>>
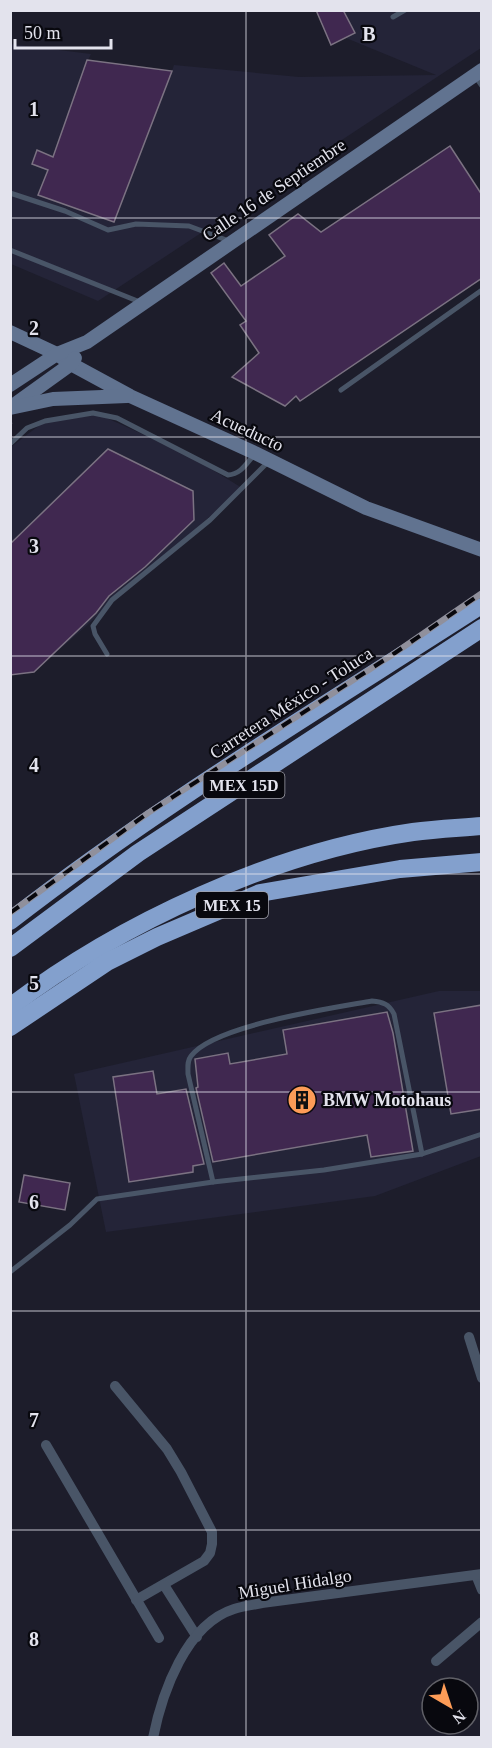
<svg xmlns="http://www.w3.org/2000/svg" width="492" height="1748" viewBox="0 0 492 1748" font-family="'Times New Roman',serif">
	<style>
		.built { fill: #242438 }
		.building { fill: #402850; stroke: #7b7282; stroke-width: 1.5 }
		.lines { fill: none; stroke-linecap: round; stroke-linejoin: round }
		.path { stroke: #6f6f7b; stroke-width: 2; stroke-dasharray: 3 4.5; stroke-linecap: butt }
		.service { stroke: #495567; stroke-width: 5 }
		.minor { stroke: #495567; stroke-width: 10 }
		.secondary { stroke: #617390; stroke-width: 14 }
		.motorway { stroke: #83a0cd; stroke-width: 18 }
		.rail-casing { stroke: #90909c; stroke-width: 6 }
		.rail { stroke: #08080e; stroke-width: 4; stroke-dasharray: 11; stroke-linecap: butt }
		.grid { fill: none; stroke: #e3e3ed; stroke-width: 1.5; stroke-opacity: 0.55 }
		.labels { text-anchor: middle; stroke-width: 4.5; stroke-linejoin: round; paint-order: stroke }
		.shield { fill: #08080e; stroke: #a1a1aa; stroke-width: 1.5 }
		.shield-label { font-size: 16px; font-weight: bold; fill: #e3e3ed }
		.street-label { font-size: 18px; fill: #e3e3ed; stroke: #08080e }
		.poi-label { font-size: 18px; font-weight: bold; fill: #e3e3ed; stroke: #08080e; text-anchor: start }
		.grid-label { font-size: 20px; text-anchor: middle; font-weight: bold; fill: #e3e3ed; stroke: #08080e; stroke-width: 4.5; stroke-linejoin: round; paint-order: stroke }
	</style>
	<rect width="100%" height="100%" fill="#1d1d2b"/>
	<g class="built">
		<polygon points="316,11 481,11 481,48 98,301 11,264 11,44 91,54 88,60 172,71 174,65 299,77 436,75 346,38 331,45"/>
		<polygon points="100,415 187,454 242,488 34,672 11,675 11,447 45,421"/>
		<polygon points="439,991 481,991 481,1156 375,1196 106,1232 74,1074"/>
	</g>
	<g class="building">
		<polygon points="316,10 343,10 355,33 331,45"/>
		<polygon points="87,60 172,71 114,222 38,195 48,170 32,164 37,150 53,157"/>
		<polygon points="450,146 482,195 482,278 300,401 296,396 285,406 232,377 259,353 240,325 246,321 211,273 224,263 241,286 285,256 269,235 298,214 321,232"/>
		<polygon points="108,449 193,491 194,520 145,567 109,596 96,613 34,672 10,675 10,544"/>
		<polygon points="482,1005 482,1109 451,1114 434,1013"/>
		<polygon points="387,1012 393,1033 413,1151 371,1157 367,1135 213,1162 196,1088 198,1087 195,1059 228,1053 230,1064 287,1054 283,1030"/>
		<polygon points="153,1071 157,1094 186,1089 204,1164 193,1166 193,1172 129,1182 113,1077"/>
		<polygon points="24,1175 70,1183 65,1210 19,1202"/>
	</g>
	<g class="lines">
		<polyline class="path" points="10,425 12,422"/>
		<g class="service">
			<polyline points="393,17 405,10"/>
			<polyline points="475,76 482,86"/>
			<polyline points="10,193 65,211 108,230 136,224 189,226 229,241"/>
			<polyline points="10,250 140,302"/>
			<polyline points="341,390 482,290"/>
			<path d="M10 444 27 428 45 421 93 413 117 418 228 475C241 474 246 464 254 455"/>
			<polyline points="107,654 95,634 93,626 112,600 210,520 268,462"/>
			<path d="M213 1182 188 1074C188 1067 187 1061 191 1056 214 1025 333 1008 372 1001 383 1002 389 1004 394 1014L422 1154 482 1134"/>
			<polyline points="10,1272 70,1225 97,1199 213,1182 324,1170 422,1154"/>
		</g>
		<g class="minor">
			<polyline points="469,1337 482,1378"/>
			<polyline points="115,1386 167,1449 181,1472 212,1532 212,1544 210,1553 204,1561 136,1600"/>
			<polyline points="46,1445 159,1638"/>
			<polyline points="476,1575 482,1590"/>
			<polyline points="164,1585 197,1637"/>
			<polyline points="436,1661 482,1622"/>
			<path d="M153 1738C162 1693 186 1624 234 1609 243 1606 253 1605 262 1603L482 1574"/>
		</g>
		<g class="secondary">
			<polyline points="10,332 57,354 71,364 130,396 255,453 366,508 482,550"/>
			<polyline points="10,385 57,354 87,342 482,70"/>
			<polyline points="14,405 71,364 75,358"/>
			<polyline points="10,408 53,399 127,396"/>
		</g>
		<g class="motorway">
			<path d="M10 921C159 805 321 708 478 607"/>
			<polyline points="10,948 138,853 482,628"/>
			<path d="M10 1007C122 922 274 852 413 832 436 829 459 828 482 826"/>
			<polyline points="10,1027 107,962 157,937 260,893 400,869 482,862"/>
		</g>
		<g class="rail-casing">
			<polyline id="rail" points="10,913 148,813 392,655 482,593"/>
		</g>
		<use href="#rail" class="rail"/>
	</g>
	<path class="grid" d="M246 10V1738M10 218H482M10 437H482M10 656H482M10 874H482M10 1092H482M10 1311H482M10 1530H482"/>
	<defs>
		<g id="building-disc" transform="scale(1.5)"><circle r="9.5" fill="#fd9c57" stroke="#08080e"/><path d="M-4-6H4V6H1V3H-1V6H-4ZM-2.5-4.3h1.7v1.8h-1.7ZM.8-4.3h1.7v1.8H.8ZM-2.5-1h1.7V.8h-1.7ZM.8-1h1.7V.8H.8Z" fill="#111"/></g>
	</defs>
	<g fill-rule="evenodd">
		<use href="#building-disc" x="302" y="1100"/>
	</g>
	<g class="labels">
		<g class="shield">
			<rect x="203.5" y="772" width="81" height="26" rx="4.5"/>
			<rect x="196" y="892" width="72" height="26" rx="4.5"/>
		</g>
		<g class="shield-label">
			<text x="244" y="791">MEX 15D</text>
			<text x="232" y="911">MEX 15</text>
		</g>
		<g class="street-label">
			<text transform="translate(274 190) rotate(-34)" y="6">Calle 16 de Septiembre</text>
			<text transform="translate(247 430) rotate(25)" y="6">Acueducto</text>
			<text transform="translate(291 703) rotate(-33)" y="6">Carretera México - Toluca</text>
			<text transform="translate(295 1584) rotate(-9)" y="6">Miguel Hidalgo</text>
		</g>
		<g class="poi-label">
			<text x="323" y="1106">BMW Motohaus</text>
		</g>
	</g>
	<g class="grid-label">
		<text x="369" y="41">B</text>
		<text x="34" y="116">1</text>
		<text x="34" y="335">2</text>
		<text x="34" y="553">3</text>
		<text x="34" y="772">4</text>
		<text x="34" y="990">5</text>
		<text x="34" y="1209">6</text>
		<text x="34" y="1427">7</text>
		<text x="34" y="1646">8</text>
	</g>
	<rect width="492" height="1748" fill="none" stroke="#e3e3ed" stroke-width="24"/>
	<g transform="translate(450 1706) rotate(141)"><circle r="28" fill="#08080e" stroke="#606067" stroke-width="1.5"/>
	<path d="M0-4.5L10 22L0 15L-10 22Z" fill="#fd9c57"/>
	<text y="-9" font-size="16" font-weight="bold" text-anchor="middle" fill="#e3e3ed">N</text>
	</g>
	<path d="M15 39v9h96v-9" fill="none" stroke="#e3e3ed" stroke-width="3"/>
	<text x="24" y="39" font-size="18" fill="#e3e3ed" stroke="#08080e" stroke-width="4.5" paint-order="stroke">50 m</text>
</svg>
<<
Using the records above, copy each line that contains "lines".

		.lines { fill: none; stroke-linecap: round; stroke-linejoin: round }
	<g class="lines">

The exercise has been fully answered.